(WHAT YOU SHOULD DO):
Copy nothing but the lines below running from the line containing "Uncaught ReferenceError: Gmail" through the line containing "#25, due: Aug 28 -> Aug 27", both end lines included.

(GIVEN ENTRIES):
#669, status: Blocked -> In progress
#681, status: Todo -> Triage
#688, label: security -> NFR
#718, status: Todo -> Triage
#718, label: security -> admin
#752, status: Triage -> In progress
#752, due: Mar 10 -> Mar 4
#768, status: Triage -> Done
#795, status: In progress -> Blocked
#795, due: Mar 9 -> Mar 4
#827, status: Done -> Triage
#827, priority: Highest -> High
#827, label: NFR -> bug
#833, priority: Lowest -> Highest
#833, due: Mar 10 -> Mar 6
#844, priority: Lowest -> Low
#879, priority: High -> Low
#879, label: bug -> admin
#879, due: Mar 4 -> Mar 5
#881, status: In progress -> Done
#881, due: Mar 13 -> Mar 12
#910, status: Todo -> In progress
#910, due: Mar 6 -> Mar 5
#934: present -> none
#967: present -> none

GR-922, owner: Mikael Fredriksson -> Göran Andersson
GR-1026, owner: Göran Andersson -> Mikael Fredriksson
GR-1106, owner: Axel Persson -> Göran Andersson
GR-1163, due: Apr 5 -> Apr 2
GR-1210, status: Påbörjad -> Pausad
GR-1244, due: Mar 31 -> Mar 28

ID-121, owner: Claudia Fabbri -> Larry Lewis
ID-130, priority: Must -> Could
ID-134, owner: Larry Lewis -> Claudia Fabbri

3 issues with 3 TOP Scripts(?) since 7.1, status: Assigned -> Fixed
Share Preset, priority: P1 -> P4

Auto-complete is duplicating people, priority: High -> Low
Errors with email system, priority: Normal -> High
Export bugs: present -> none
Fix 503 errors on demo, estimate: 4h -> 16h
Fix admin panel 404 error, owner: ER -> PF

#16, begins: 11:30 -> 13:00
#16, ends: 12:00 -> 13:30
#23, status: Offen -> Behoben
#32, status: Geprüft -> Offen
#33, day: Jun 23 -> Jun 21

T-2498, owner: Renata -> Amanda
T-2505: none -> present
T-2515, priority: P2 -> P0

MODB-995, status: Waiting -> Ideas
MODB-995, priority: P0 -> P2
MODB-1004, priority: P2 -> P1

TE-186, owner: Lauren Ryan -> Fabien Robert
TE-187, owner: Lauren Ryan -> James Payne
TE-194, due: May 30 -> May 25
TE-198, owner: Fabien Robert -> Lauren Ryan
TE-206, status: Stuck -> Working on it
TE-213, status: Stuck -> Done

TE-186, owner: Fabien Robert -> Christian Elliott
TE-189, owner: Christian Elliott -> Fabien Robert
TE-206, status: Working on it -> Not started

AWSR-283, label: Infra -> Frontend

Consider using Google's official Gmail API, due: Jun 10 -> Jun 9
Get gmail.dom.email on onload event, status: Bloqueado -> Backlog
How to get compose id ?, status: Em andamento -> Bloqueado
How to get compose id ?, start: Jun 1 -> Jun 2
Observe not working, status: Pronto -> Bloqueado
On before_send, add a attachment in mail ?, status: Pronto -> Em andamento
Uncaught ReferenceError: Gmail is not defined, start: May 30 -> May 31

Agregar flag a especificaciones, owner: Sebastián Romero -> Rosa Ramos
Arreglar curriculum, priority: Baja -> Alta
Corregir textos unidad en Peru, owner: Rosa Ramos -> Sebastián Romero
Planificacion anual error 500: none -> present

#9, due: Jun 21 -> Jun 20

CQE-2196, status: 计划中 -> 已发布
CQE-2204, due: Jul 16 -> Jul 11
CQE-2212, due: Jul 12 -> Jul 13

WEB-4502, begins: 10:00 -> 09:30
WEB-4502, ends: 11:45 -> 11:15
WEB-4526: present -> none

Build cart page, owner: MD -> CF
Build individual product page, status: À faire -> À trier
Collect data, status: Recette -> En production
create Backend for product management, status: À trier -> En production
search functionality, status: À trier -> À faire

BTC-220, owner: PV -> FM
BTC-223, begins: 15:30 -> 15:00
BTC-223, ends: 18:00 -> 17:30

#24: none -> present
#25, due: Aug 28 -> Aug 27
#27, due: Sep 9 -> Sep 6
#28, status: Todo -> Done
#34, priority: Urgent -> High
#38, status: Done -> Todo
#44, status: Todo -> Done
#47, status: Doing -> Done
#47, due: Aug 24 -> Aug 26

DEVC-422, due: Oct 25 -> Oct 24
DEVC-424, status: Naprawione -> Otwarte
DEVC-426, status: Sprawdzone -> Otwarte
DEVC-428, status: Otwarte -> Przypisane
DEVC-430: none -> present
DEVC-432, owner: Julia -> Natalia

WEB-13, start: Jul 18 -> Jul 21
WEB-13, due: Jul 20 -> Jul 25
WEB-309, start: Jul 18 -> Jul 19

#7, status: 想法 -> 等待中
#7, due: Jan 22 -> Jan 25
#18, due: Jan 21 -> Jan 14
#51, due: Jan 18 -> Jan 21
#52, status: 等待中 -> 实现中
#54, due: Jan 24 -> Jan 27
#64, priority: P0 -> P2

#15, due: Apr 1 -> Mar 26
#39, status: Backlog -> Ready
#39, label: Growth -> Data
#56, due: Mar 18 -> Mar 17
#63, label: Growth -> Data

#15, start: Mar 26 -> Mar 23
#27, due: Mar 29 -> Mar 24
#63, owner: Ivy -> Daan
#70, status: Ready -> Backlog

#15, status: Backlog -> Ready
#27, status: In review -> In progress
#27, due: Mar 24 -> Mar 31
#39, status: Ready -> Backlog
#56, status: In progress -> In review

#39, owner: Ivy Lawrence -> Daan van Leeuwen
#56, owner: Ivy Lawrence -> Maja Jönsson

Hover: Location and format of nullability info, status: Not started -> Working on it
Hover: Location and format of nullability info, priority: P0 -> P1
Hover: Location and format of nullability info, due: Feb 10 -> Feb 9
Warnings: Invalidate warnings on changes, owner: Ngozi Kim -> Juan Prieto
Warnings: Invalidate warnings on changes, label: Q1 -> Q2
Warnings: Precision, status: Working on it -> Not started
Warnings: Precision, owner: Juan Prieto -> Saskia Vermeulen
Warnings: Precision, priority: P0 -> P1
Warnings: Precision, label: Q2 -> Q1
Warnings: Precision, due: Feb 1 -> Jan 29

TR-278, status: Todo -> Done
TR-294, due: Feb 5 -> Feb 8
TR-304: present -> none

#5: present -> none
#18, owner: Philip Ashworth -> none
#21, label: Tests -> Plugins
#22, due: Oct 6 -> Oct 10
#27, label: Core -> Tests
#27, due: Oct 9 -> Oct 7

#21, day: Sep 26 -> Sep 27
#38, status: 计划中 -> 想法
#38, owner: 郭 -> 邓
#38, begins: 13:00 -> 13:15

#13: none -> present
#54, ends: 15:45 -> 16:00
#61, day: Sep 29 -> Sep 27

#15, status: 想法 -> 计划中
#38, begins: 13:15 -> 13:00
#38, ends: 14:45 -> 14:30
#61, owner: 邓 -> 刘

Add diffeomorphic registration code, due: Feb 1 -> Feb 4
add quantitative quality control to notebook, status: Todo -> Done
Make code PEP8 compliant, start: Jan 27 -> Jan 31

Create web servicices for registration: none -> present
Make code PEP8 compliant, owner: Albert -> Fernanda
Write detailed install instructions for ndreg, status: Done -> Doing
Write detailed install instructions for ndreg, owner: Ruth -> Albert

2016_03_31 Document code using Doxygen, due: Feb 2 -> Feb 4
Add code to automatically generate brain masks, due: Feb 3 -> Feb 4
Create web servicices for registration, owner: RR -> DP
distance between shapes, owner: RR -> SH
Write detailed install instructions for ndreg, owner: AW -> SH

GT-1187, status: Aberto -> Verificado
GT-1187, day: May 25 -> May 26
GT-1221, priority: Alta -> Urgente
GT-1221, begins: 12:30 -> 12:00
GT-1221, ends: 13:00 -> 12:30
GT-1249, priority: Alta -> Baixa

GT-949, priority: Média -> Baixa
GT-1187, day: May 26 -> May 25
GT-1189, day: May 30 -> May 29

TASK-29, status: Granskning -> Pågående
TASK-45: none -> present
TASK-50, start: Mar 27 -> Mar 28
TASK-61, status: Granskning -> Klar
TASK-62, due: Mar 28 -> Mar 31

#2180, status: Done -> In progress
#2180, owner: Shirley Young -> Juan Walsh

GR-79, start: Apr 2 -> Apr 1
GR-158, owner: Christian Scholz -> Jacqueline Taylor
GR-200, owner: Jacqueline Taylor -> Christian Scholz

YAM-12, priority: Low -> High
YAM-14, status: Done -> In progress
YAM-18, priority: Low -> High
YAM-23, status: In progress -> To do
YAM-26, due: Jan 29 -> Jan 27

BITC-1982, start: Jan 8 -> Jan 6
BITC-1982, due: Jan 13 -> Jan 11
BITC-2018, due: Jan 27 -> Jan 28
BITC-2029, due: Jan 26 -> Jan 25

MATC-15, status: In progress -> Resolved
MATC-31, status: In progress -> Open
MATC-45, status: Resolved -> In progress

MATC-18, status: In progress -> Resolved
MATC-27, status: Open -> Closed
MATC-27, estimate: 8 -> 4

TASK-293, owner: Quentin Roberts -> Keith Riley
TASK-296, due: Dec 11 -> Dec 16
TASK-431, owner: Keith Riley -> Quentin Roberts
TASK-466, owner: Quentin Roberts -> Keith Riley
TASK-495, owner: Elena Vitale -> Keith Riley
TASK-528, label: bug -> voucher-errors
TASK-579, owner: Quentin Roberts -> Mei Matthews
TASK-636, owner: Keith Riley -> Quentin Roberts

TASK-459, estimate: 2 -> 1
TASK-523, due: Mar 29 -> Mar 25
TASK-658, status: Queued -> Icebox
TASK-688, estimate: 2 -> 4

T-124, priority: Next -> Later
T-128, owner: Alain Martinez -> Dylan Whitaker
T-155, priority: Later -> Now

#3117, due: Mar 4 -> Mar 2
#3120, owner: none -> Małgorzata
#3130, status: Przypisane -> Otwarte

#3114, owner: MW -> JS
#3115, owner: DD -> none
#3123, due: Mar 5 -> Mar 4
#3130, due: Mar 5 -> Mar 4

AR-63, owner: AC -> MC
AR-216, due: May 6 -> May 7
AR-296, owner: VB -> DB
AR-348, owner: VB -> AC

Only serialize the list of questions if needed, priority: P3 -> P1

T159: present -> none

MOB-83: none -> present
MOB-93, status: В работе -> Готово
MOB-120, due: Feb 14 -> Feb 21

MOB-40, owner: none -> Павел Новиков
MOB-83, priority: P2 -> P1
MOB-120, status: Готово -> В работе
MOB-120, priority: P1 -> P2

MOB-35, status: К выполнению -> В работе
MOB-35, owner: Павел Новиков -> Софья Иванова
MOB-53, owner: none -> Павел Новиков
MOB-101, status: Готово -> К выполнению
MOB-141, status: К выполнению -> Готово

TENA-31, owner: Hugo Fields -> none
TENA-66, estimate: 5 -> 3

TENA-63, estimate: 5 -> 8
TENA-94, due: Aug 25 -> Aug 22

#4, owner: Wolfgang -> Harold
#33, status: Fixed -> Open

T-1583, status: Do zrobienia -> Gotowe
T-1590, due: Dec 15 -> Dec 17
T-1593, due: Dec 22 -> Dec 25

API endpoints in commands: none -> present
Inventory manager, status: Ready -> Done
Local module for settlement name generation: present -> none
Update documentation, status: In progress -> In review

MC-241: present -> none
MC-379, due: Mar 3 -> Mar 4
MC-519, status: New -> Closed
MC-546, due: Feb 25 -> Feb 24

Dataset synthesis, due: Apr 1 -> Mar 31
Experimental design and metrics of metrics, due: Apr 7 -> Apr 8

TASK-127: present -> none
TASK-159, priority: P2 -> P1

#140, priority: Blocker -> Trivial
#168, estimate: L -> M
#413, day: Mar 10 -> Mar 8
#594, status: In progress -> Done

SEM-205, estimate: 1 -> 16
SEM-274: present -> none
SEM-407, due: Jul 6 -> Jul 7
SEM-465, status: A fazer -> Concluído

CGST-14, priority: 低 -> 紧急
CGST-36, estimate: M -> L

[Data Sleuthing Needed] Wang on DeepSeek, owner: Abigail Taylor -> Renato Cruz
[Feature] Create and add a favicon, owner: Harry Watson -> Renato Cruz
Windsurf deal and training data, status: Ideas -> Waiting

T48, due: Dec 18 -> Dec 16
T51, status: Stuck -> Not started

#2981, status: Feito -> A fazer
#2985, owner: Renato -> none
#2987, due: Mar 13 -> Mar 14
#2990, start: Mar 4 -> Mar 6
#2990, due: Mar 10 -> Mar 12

(SOLUTION):
Uncaught ReferenceError: Gmail is not defined, start: May 30 -> May 31

Agregar flag a especificaciones, owner: Sebastián Romero -> Rosa Ramos
Arreglar curriculum, priority: Baja -> Alta
Corregir textos unidad en Peru, owner: Rosa Ramos -> Sebastián Romero
Planificacion anual error 500: none -> present

#9, due: Jun 21 -> Jun 20

CQE-2196, status: 计划中 -> 已发布
CQE-2204, due: Jul 16 -> Jul 11
CQE-2212, due: Jul 12 -> Jul 13

WEB-4502, begins: 10:00 -> 09:30
WEB-4502, ends: 11:45 -> 11:15
WEB-4526: present -> none

Build cart page, owner: MD -> CF
Build individual product page, status: À faire -> À trier
Collect data, status: Recette -> En production
create Backend for product management, status: À trier -> En production
search functionality, status: À trier -> À faire

BTC-220, owner: PV -> FM
BTC-223, begins: 15:30 -> 15:00
BTC-223, ends: 18:00 -> 17:30

#24: none -> present
#25, due: Aug 28 -> Aug 27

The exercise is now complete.